Rockdale Water Authority is in the process of refinancing a nearly $5.5 million bond that currently absorbs 40 percent of all revenue collected by the water department.
Final terms of bond refinancing will be presented to the authority in a called meeting held just before the Board of Commissioners approves the conditions most likely in March.
However, cash saved from refinancing will be used to bring sewer access to critical commercial areas, such as the former John Deere property, said Water and Sewer Authority Chair Elaine Nash.
Water and Sewer Authority members were also briefed on an existing intergovernmental agreement and requirements regarding tracking assets that none of them had known about before. Essentially, revenues derived from assets purchased with tax-exempt bonds, such as the 2005 99A bonds of about $10 million, need to stay with the organization the bonds were issued to, said Nash.
“It’s not going to change the way anything works,” she said. As a housekeeping measure, the county and Authority need to keep their assets straight, she explained.
The Water and Sewer Authority had purchased about 550 acres of land for land application of effluent before the EPA prohibited that activity. The county had been looking at possibly turning some of that land, near Union Church Road, into a park. “These are practical questions on management,” she said.
Water rate hike
Water officials will be holding public information sessions in coming months to explain the looming water and sewer rate increases necessary to maintain the county’s system.

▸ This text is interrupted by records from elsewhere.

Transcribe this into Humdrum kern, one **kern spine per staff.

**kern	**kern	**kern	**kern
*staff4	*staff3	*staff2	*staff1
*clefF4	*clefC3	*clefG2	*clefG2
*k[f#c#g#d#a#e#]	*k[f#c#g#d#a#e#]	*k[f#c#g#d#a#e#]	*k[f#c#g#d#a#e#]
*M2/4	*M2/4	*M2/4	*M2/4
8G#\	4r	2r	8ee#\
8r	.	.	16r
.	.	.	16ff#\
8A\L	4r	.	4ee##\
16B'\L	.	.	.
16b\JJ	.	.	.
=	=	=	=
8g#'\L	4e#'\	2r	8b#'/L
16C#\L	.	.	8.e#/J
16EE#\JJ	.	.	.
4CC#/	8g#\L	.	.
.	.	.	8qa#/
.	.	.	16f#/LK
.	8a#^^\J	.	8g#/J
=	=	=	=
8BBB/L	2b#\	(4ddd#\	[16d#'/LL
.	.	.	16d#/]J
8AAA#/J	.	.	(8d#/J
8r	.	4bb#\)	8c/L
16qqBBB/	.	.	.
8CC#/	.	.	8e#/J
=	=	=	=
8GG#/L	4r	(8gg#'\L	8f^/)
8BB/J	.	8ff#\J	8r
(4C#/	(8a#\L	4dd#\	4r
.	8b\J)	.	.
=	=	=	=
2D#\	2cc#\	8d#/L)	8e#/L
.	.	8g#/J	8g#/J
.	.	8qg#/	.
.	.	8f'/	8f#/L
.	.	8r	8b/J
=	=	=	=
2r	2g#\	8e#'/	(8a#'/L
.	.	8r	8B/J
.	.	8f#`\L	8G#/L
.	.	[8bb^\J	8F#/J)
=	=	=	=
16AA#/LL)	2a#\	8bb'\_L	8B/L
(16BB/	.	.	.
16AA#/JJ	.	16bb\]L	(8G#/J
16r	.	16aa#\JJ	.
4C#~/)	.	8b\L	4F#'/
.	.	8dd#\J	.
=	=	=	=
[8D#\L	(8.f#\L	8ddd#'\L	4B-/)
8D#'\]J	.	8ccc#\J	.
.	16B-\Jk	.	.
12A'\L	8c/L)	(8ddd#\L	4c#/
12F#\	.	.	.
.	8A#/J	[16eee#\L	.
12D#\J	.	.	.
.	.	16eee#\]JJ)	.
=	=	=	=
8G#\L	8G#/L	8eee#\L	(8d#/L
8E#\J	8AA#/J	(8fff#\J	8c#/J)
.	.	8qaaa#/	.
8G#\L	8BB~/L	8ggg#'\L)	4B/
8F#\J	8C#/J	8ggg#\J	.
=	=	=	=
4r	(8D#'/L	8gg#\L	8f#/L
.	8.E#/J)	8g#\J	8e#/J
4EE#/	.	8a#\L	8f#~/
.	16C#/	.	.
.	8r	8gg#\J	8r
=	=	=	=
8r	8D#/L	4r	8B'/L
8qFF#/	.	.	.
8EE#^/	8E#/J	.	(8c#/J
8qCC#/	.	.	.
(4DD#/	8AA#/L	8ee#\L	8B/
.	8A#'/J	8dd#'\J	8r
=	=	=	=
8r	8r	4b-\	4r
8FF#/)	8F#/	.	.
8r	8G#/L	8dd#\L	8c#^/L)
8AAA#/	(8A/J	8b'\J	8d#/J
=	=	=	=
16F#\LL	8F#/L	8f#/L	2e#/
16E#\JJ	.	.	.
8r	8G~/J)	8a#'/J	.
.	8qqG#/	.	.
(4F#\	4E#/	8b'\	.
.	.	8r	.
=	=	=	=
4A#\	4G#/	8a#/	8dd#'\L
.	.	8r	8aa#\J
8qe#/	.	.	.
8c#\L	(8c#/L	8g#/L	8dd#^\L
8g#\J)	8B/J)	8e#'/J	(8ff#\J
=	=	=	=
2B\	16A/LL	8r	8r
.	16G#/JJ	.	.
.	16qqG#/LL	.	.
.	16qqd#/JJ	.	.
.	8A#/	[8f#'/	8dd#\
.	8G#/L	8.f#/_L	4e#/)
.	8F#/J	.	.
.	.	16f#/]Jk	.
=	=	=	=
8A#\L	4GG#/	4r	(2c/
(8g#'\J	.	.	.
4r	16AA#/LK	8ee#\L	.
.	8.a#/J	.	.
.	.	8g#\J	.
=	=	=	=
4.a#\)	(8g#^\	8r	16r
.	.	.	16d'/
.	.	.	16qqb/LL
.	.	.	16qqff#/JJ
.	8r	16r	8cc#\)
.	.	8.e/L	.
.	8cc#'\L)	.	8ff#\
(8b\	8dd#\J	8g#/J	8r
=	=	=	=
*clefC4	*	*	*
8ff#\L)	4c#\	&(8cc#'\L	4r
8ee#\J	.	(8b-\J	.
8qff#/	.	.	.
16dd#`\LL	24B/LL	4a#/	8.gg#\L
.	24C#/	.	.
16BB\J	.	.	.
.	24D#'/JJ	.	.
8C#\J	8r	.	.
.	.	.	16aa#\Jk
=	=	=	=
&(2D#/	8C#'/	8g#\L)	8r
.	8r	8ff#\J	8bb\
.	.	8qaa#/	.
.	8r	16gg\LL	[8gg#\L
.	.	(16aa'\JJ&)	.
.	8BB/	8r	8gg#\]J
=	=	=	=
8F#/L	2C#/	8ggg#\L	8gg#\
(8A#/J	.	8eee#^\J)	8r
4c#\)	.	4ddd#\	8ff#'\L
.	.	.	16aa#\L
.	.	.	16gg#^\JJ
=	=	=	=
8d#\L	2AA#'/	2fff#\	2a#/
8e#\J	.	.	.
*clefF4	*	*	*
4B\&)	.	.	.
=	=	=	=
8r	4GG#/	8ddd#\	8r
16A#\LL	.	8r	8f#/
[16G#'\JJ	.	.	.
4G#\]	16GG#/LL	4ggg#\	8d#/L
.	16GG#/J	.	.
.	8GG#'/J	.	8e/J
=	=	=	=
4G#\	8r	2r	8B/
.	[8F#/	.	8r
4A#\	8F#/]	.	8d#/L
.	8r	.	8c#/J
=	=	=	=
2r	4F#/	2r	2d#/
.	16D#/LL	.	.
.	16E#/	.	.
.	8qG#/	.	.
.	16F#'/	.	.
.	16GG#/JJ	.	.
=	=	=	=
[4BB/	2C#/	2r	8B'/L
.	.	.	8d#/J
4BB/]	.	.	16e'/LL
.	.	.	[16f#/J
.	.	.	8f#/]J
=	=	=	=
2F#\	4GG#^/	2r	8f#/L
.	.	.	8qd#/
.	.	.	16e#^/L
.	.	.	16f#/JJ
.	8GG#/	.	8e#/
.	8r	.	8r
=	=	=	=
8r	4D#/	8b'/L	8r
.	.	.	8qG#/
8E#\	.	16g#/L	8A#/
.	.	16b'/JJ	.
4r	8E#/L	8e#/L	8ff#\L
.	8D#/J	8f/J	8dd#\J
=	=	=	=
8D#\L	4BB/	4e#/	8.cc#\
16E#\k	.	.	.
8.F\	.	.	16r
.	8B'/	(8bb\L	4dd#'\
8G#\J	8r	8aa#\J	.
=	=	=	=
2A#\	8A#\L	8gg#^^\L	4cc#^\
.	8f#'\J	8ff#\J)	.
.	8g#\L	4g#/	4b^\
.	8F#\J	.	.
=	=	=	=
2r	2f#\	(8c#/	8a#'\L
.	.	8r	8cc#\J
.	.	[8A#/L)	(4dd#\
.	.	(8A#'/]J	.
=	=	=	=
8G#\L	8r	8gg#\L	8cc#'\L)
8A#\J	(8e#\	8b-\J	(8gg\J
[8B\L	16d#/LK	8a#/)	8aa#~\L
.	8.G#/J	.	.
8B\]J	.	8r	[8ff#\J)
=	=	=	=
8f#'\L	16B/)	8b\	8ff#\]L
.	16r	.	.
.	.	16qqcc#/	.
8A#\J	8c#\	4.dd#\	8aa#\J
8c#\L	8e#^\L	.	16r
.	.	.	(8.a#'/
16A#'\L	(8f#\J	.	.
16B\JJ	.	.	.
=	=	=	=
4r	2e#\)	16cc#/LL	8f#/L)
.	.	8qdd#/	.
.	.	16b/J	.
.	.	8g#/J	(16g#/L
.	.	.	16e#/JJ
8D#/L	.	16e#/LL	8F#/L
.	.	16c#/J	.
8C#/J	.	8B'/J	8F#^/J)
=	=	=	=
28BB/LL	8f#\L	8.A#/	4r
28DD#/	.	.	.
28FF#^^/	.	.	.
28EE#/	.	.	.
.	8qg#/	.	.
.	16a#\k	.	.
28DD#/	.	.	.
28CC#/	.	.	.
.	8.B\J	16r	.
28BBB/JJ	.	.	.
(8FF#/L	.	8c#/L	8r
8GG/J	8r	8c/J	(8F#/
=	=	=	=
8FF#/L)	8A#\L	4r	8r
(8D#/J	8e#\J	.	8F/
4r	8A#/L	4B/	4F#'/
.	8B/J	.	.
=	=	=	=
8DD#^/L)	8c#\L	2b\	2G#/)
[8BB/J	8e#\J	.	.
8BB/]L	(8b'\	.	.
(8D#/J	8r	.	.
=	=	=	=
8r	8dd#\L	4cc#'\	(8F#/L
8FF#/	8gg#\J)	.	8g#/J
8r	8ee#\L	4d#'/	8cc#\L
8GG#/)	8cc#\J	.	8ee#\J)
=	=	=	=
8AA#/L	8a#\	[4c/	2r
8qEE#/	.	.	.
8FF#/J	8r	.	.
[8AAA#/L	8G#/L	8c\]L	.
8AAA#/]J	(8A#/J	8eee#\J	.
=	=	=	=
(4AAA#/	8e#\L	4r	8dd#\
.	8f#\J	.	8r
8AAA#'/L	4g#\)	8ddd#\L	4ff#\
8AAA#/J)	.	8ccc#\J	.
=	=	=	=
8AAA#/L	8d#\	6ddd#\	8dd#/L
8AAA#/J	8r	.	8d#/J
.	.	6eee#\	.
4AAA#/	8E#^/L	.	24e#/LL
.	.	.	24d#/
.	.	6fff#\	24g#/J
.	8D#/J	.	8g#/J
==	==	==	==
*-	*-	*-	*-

A study by consultants Rafetlis presented in December recommended raising sewer consumption rates for households by 15 percent over three years and adjusting the price structure for water consumption rates. The base rate for water and sewer would not be changed.
The average residential consumer, based on using 6,000 gallons a month and currently paying $72.88 a month, might see an increase in their water and sewer bill of $5.67 or 7.8 percent the first year, $5.25 or 6.7 percent the second year, and $4.86 or 5.8 percent the third year.
Water officials have fielded complaints from residents who feel Rockdale’s water rates are excessive, especially when compared those in DeKalb and other metro counties.
“We need to remind people that DeKalb has 700,000 people and probably 10 times more customers than us(Rockdale),” Rockdale Water Authority Chairman Elaine Nash said during the authority’s first meeting of 2012 Thursday. “If you have a smaller county and less people per linear mile, you divide by the cost by the number of people you have.”
According to Rockdale Water Resources Director Dwight Wicks, a rate increase is necessary because the water department is in need of capital due to a decline in net assets over the last five years. Wicks said contributions from developers and from funds generated through SPLOST have significantly declined since 2007 and the department is unable to maintain the current system or make any improvements unless rates are increased.
Newly appointed Water Authority member David Shipp said Thursday, “It is a constantly improving situation. We are getting the debt down and over time will have more money to maintain the system.”